Mona Vătămanu & Florin Tudor

The artists together with the theatre director Mihai Lukács have explored for three days along with a group of teenagers the relation between social networks, data sharing and the safety technologies. What are the implications of accepting the Terms and Conditions in any digital service, what are the implications in terms of individual sovereignty?

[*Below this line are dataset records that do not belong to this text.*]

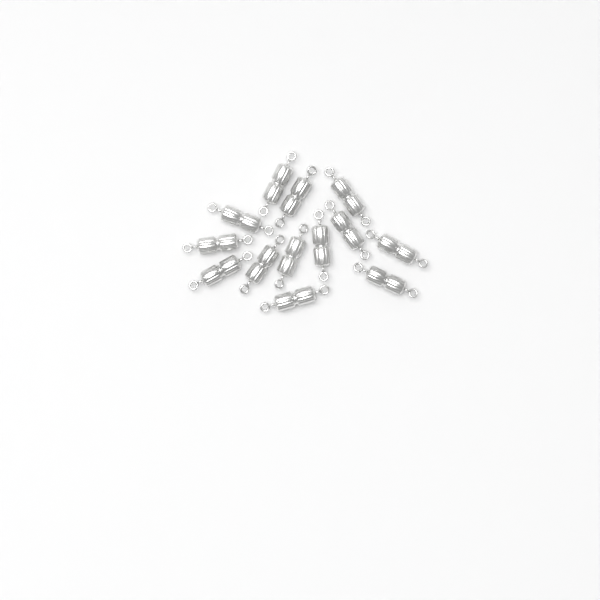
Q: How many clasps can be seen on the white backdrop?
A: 13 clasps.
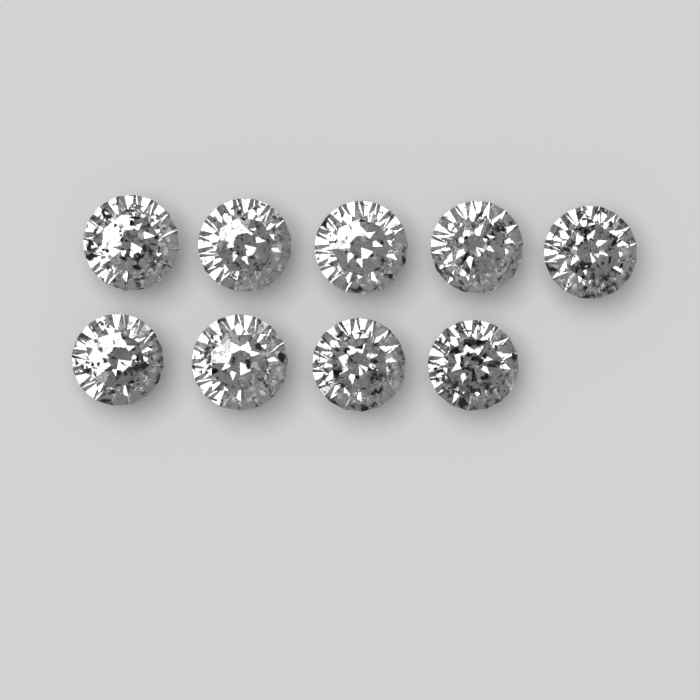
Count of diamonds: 9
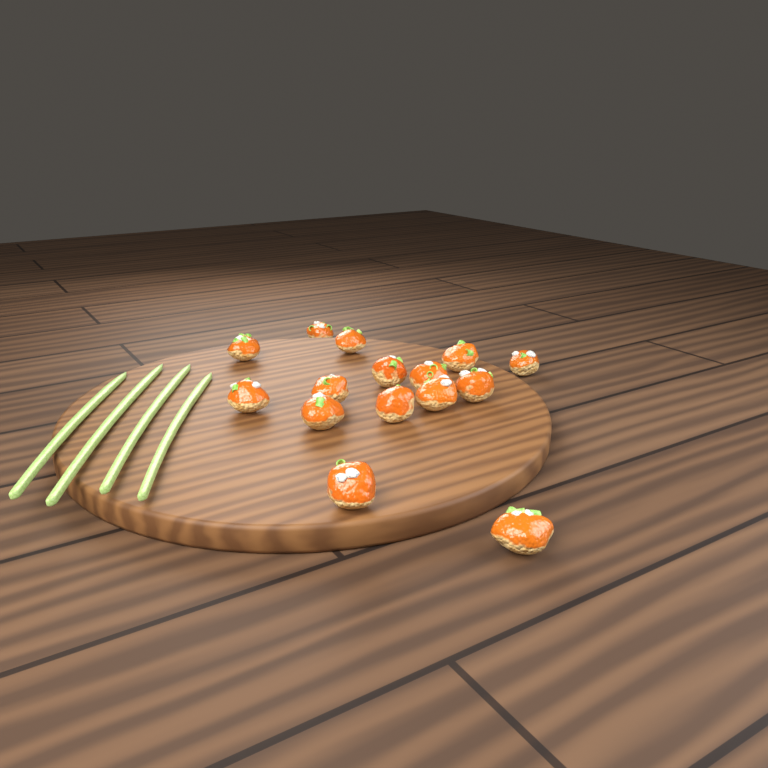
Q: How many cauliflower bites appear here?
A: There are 15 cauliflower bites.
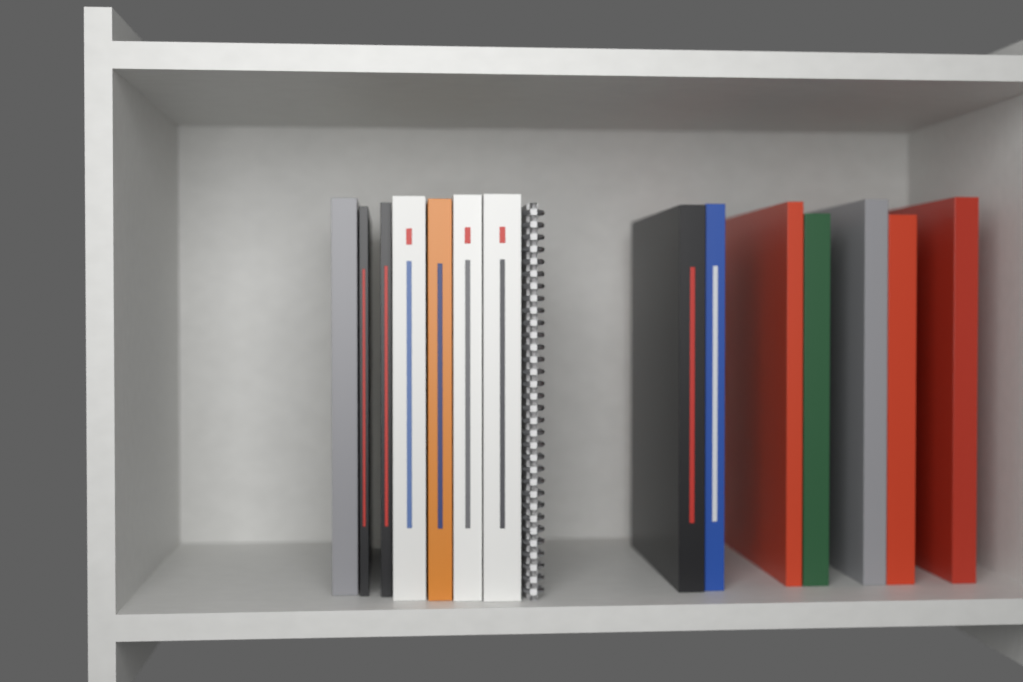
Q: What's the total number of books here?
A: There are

The starting point of the workshop is a fragment from The Origins of Totalitarianism by Hannah Arendt in 1951. Arendt describes a simple graphic system used by the secret police of the Tsarist autocracy, Okhrana Guard Department (active between 1881 and 1917), which had the purpose of socially cartographing every individual by studying the close relationships, the contacts and the interactions. The density of the information can drift from the cartographic representation of social interactions. Arendt suggests that only technical boundaries have limited the scale of this operation and reaching the supreme goal of a totalitarian police. For the digital era, what Arendt predicted about the social cartography extended to the point of a control tool, sounds like a prophecy.

Mona Vătămanu (b. 1968) & Florin Tudor (b. 1974) have been working together since 2000. Using multiple techniques (film, photography, painting, performance, site-specific interventions), the artistic duo identifies and highlights common traits of post-communist space, focusing on themes such as the flow of capital and the power relations in the global economy, to resignifying social utopia. Exhibitions (selection): Art Encounters Biennial, Timișoara (2019); Universe of Relations, Zarya Center for Contemporary Art, Vladivostok (2018); Life – A User’s Manual, Art Encounters Biennial, Timișoara (2017); Prăpădenia Pământului, Salonul de proiecte, Bucharest (2016, solo); Flying Utopia, tranzit.sk/Bratislava (2015, solo); All Men Become Sisters, Muzeum Sztuki ms2, Łódź (2015); 46°19′41″N 23°12′44″E Geamăna, Andreas Huber Gallery, Vienna (2014, solo); Social Factory, 10th Shanghai Biennale, Power Station of Art, Shanghai (2014).